Iran and U.K. Talk Over Tanker Crisis
The countries’ top diplomats discussed the matter of the seized Iranian oil tanker on a call
The U.K. and Iran sought to defuse tensions over a detained Iranian oil tanker in the British overseas territory of Gibraltar but failed to resolve an issue that has raised new fears about military conflict over commercial shipping lanes.
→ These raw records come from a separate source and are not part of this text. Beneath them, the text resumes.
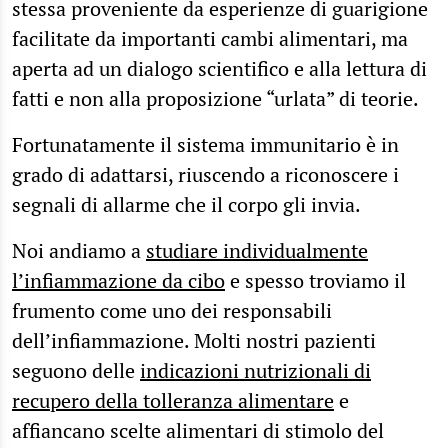
stessa proveniente da esperienze di guarigione
facilitate da importanti cambi alimentari, ma
aperta ad un dialogo scientifico e alla lettura di
fatti e non alla proposizione “urlata” di teorie.
Fortunatamente il sistema immunitario è in
grado di adattarsi, riuscendo a riconoscere i
segnali di allarme che il corpo gli invia.
Noi andiamo a
studiare individualmente
l’infiammazione da cibo
e spesso troviamo il
frumento come uno dei responsabili
dell’infiammazione. Molti nostri pazienti
seguono delle
indicazioni nutrizionali di
recupero della tolleranza alimentare
e
affiancano scelte alimentari di stimolo del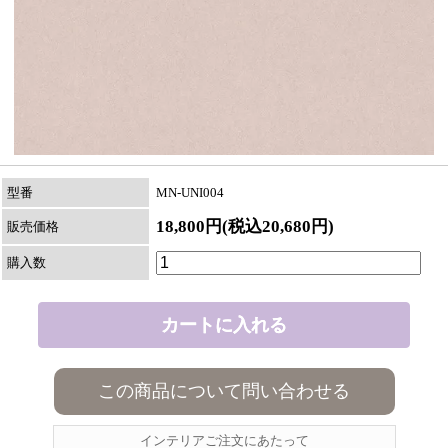
型番
MN-UNI004
18,800円(税込20,680円)
販売価格
購入数
この商品について問い合わせる
インテリアご注文にあたって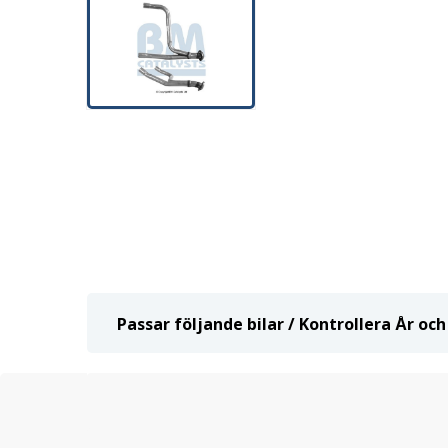
Passar följande bilar / Kontrollera År o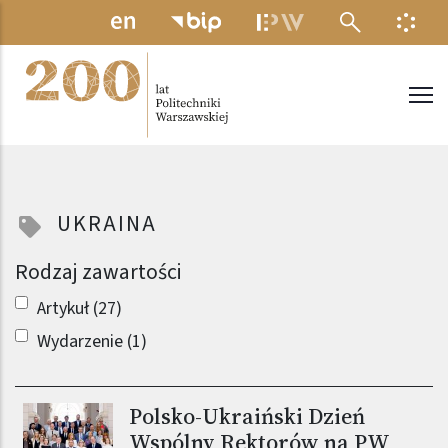
Przejdź do treści
MENU ELEKTRONICZNE
INFO
Politechnika Warszawska
UKRAINA
Rodzaj zawartości
Artykuł (27)
Wydarzenie (1)
Polsko-Ukraiński Dzień
Obraz (old)
Wspólny Rektorów na PW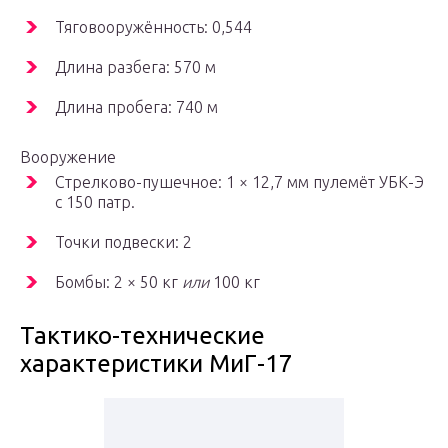
Тяговооружённость: 0,544
Длина разбега: 570 м
Длина пробега: 740 м
Вооружение
Стрелково-пушечное: 1 × 12,7 мм пулемёт УБК-Э
с 150 патр.
Точки подвески: 2
Бомбы: 2 × 50 кг
или
100 кг
Тактико-технические
характеристики МиГ-17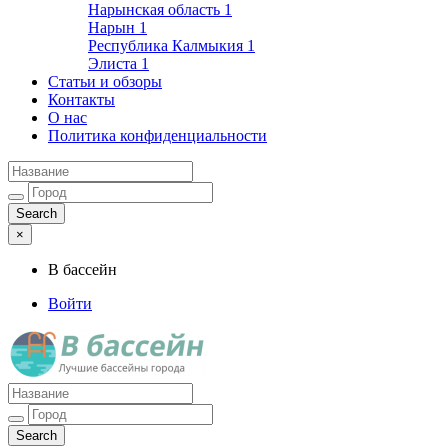
Нарынская область
1
Нарын
1
Республика Калмыкия
1
Элиста
1
Статьи и обзоры
Контакты
О нас
Политика конфиденциальности
×
В бассейн
Войти
Лучшие бассейны города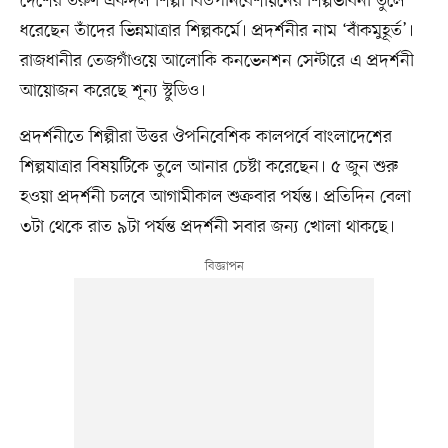
দেশের তরুণ একদল শিল্পী বিউপনিবেশায়নের শিল্পভাবনা তুলে
ধরেছেন তাঁদের ভিন্নমাত্রার শিল্পকর্মে। প্রদর্শনীর নাম ‘বাঁকমুহূর্ত’।
রাজধানীর তেজগাঁওয়ে আলোকি কনভেনশন সেন্টারে এ প্রদর্শনী
আয়োজন করেছে শূন্য স্টুডিও।
প্রদর্শনীতে শিল্পীরা উত্তর ঔপনিবেশিক কালপর্বে বাংলাদেশের
শিল্পযাত্রার বিষয়টিকে তুলে আনার চেষ্টা করেছেন। ৫ জুন শুরু
হওয়া প্রদর্শনী চলবে আগামীকাল শুক্রবার পর্যন্ত। প্রতিদিন বেলা
৩টা থেকে রাত ৯টা পর্যন্ত প্রদর্শনী সবার জন্য খোলা থাকছে।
The renewed diplomacy included a call between the two countries’ top diplomats, demonstrating how both sides wanted to de-escalate a crisis that flared up after Gibraltar authorities and the Royal Marines seized the Grace 1 on July 4. The U.K. says the Iranian tanker was carrying 2 million barrels of oil to Syria in violation of European Union sanctions prohibiting crude sales to Bashar al-Assad’s government.
In a tweet, British Foreign Secretary Jeremy Hunt offered to return the tanker provided that Iran guaranteed its oil wouldn’t go to Syria. Gibraltar on Saturday released the four Indian seamen who manned Iran’s ship.
Mr. Hunt said he had a constructive call with Iranian Foreign Affairs Minister Javad Zarif, whom the British diplomat said had pledged to work to calm things down.
“I reassured him our concern was destination not origin of the oil,” Mr. Hunt wrote.
In a tweet posted late Saturday on Iran’s official government account, Mr. Zarif didn’t directly address Mr. Hunt’s demand of assurances that the ship’s oil wouldn’t go to Syria but said it was headed to a legal destination in the Eastern Mediterranean Sea.
Separately, Iran’s Oil Minister Bijan Zanganeh told Iranian lawmakers in Tehran that the controversy over the Grace 1 was resolvable and not complicated, according to ISNA, the Iranian news outlet.
Iranian officials have denied that the ship was carrying oil to Syria. Even if it was, Iranian officials say, Iran isn’t subject to any U.K. or European oil embargo placed on Syria.
The fight over the tanker comes amid a standoff between Iran and the U.S., which last year pulled out of a 2015 international agreement curbing Iran’s nuclear program and imposed harsh sanctions to punish Tehran for its threatening posture in the Middle East. The U.S. has built up its military presence in the Persian Gulf this year, citing Iranian threats.
Iran began retaliating in recent weeks, executing its first intentional breach of the nuclear deal’s limits on its atomic fuel and shooting down an American surveillance drone over the Strait of Hormuz. The U.S. has also accused Iran of attacking tankers in the Gulf of Oman and coordinating with allied militias to blow up oil infrastructure in Saudi Arabia—accusations that Iran denies.